++++ Quoted passage ++++

They are priced as follows:
$100 each or $150 for both


----------



## mylissyk (Feb 25, 2007)

If you want to, you could contact the owner and give the address and phone numbers for the Golden Rescues in that area. It might help them.

Look for the rescues at this link: http://www.grca-nrc.org/Localrescues.htm


----------



## BeauShel (May 20, 2007)

They sound like wonderful dogs and I hope they get their furever homes or taken into the rescue to get that home.


----------



## Sadiesdream (Jul 11, 2008)

Do you still have your goldens? I know you would like for them to go to the same home, but I only have room for one. Let me know, I'm looking for a companion for Sadie.


----------



## breec3 (Jan 7, 2008)

I am sorry these werent my goldens, just an add I read in the paper, makes you really sad to read these kind of adds, two well behaved goldens need to be re-homed because they had a baby.

I wouldnt get rid of my goldens cause I had a baby, or my baby cause I decided to have a golden. My goldens are my babies.

I do not know the outcome of these goldens, but I did send the links there way.

Good luck finding a playmate for Sadie. I have a Sadie too and I just love having two goldens. I dont think I could ever be a one golden household again Please stop me from getting my third!!!


----------



## GoldenJoyx'stwo (Feb 25, 2007)

There is an 8 year old in need of a home in MD...


----------



## hotel4dogs (Sep 29, 2008)

I would say get rid of the baby and keep the goldens....lol


----------



## Karen519 (Aug 21, 2006)

*I'm with all of you.*

I'm with all of you.
How can someone get rid of their dogs as if they are disposable property?
It makes me sick.
No offense to anyone who has children, I never have had any, mainly because I always felt I wouldn't be the PERFECT MOTHER (when I thought there was such a thing) and I was always DRAWN TO dogs.
I have a Female, Golden Retriever (rescued) and a Male, Samoyed. 
My dogs ARE MY CHILDREN, and I don't understand people that don't feel the same.


----------

++++

## Exercise aim:
Decide whether each statement agrees with the forum thread on rehoming two goldens: (a) the pair can be bought together for $150; (b) Sadiesdream has room to take both dogs; (c) breec3 knows what became of the goldens. Answer yes or no for each and quote the words of the thread that decide it. The records that follow have no connection to the forum thread.

++++ Information ++++

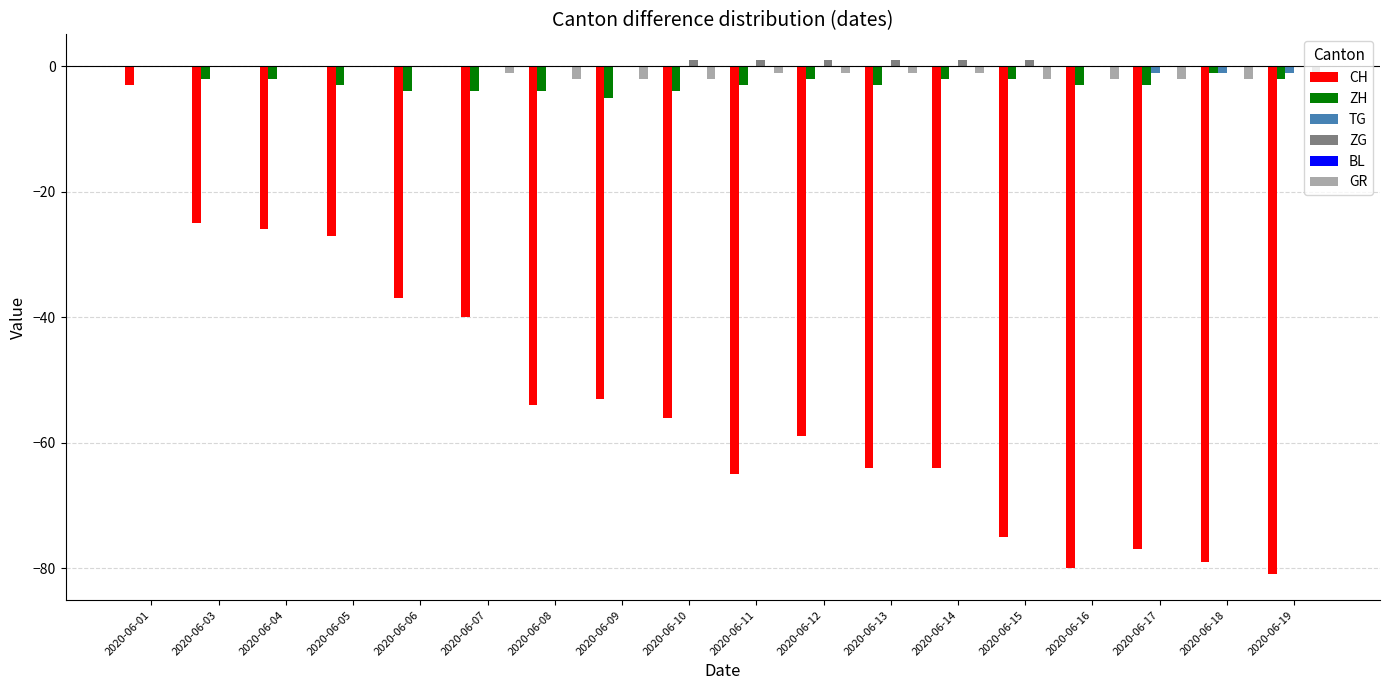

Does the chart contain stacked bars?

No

++++
++++ Information ++++

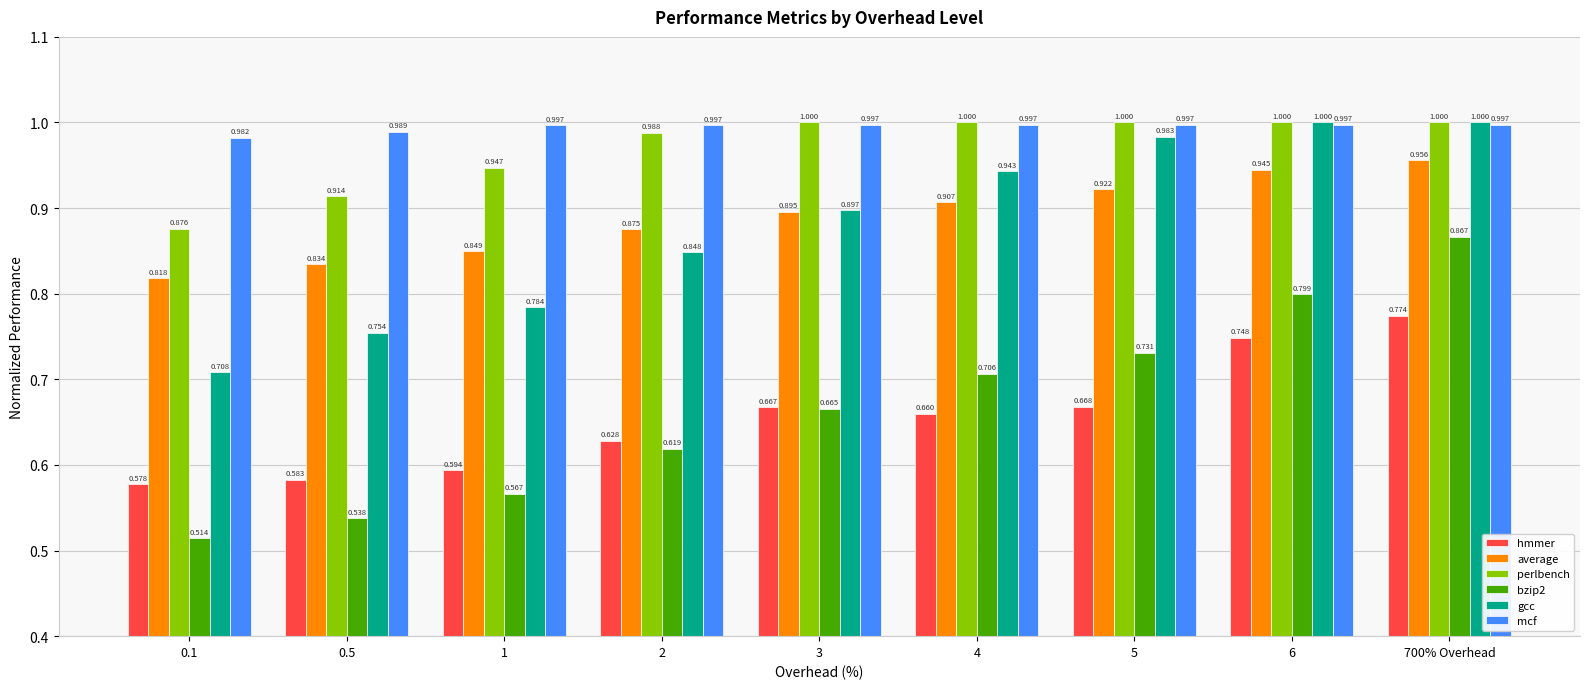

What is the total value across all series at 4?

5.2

++++

## The answer:
(a) Yes: "$100 each or $150 for both"
(b) No: "I only have room for one."
(c) No: "I do not know the outcome of these goldens"